# Dateien intern auf Webserver verlinken



## hondocrx (16. Oktober 2015)

Hallo!

Ich möchte für Freunde Dateien online stellen. Jeder hat seinen eigenen Unterordner.
Im Hauptordner liegen alle Dateien (zugriff nur ich).
Nun möchte ich ähnlich wie bei Windows nur auf die Dateien im Hauptordner verweisen.
1. um Speicherplatz zu sparen
2. um entspechende Dateien nur 1 x ändern zu müssen
3. Nicht alle Nutzer sollen alle Daten sehen.

leider habe ich bis jetzt keine Ahnung wie & ob sich das ohne großen Aufwand einrichten lässt.

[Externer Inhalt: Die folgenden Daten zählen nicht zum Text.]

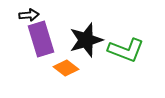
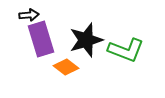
orange diamond: moved 1 px up
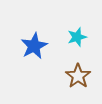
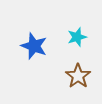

Hat bitte jemand eine Tip(p) für mich.

Danke hondocrx


----------



## sheel (16. Oktober 2015)

Hi

ist das Problem die Zugriffsbeschränkung, das "Spiegeln" in die Unterordner, oder beides?
Existiert schon irgendein Accountsystem oÄ.?
Gibt es PHP etc.?
Was bedeutet "ähnlich wie bei Windows"?
Wieviel Zugriff hast du auf den Server? FTP, SSH...?


----------